At the Charing Cross (CX) Symposium 2024 (23–25 April, London, UK), Andrew Bradbury (University of Birmingham, Birmingham, UK) and the BASIL-3 team of triallists will address the pressing question of which endovascular strategy wins in the disputed femoropopliteal segment. The investigators will be presenting—for the very first time—the results of this long-awaited, only completed, fully publicly funded randomised controlled trial (RCT) in the space.
The BASIL-3 team will reveal clinical and cost-effectiveness data comparing three alternative femoropopliteal endovascular revascularisation strategies—plain balloon angioplasty with or without bail-out bare metal stent, drug-coated balloon with or without bail-out bare metal stent, and drug-eluting stent— for the management of severe limb ischaemia (chronic limb-threatening ischaemia [CLTI]).
“They’re actually very different technologies,” Bradbury points out to Vascular News ahead of CX 2024. “So, when we set up BASIL-3, we thought it was very important to have a three-arm trial so that we could compare these three different endovascular strategies. And, we’ve been able to do that; we’ve recruited to target, observed more than the required number of primary endpoints and that gives us at least 90% power. We have very complete, virtually 100%, follow-up data on the primary outcome, which is amputation-free survival. So, we think they’re good-quality data.”

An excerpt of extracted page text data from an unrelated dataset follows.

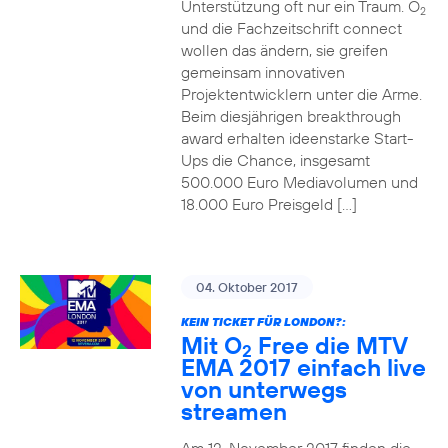
Unterstützung oft nur ein Traum. O
2
und die Fachzeitschrift connect
wollen das ändern, sie greifen
gemeinsam innovativen
Projektentwicklern unter die Arme.
Beim diesjährigen breakthrough
award erhalten ideenstarke Start-
Ups die Chance, insgesamt
500.000 Euro Mediavolumen und
18.000 Euro Preisgeld […]
04. Oktober 2017
KEIN TICKET FÜR LONDON?:
Mit O
Free die MTV
2
EMA 2017 einfach live
von unterwegs
streamen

“It’s a very controversial area,” Bradbury opines, making the BASIL-3 first-time data presentations an apt centrepiece for this year’s controversies-focused meeting.
“Although these drug devices have been in practice for probably 15 years now and certainly the last 10 years, it’s been a rocky road for them,” Bradbury explains, citing the paclitaxel mortality debate sparked by the 2018 meta-analysis from Katsanos et al as some important context to the trial. The publication directly affected the progress of BASIL-3, halting proceedings for many months.
“There were concerns around what appeared to be excess mortality across a wide range of industry-funded trials at two and five years, and it’s taken a long-time to resolve that,” Bradbury remarks, providing a brief summary of the six-year saga that a separate session at CX 2024 will address in detail. He references recent reversals of paclitaxel safety warnings by both the US Food and Drug Administration (FDA) and subsequently the UK Medicines and Healthcare products Regulatory Agency (MHRA) that have, “to a great extent”, put any concerns “in the rearview mirror”.
Some of the data being presented at CX 2024 will illuminate the cost effectiveness of the three strategies being compared. Bradbury underlines the “very complicated” nature of health economics and details what the investigators have looked for in BASIL-3. “There’s a close relationship between number of days spent in hospital an overall cost,” he says. “So, if you have a procedure that’s more expensive but reduces the length of the index admission and also subsequent readmissions—because a lot of these patients come back into hospital—that saving, in days in hospital and further interventions, could easily wipe out even quite a large excess of increased cost from the procedure, which in this case being three endovascular strategies would be the device costs.”
Bradbury also considers the global landscape of endovascular care. He underlines variation and unpredictability in endovascular practice across the world, highlighting a need for concrete data in the field.
“Sometimes what you hear at meetings is not really what happens day to day in various vascular centres,” Bradbury points out. The BEST-CLI study, for example, published in the New England Journal of Medicine in 2022, showed a benefit of vein bypass over endovascular in cohort one. “But if you look at the data,” he says, “only half of the patients who were put into the endovascular group actually received a drug device.” This, Bradbury points out, is much lower than might be expected for USA-based practice.
In BASIL-2, on the other hand, which was presented at CX 2023 and simultaneously published in The Lancet, around a third of the patients in the endovascular group had a drug device. “That’s higher than I expected,” he comments.
“It’s really interesting to look at what is custom and practice at the moment in different countries and I think it’s quite difficult to know what that it,” Bradbury highlights.
New data set to aid endovascular decision making
“We think you’ll find the data that we present on clinical effectiveness and also cost-effectiveness very interesting, whatever your views at the moment on the role of these drug devices in the management of CLTI,” Bradbury remarks of the forthcoming presentations. “We very much hope that these new Level 1 data will be of great interest to the Charing Cross audience and help people make decisions in their everyday practice.”
The BASIL-3 podium first is set to take place at 16:10 on Tuesday 23 April as part of the peripheral arterial controversies programme’s inaugural Roger M Greenhalgh late-breaking trials session.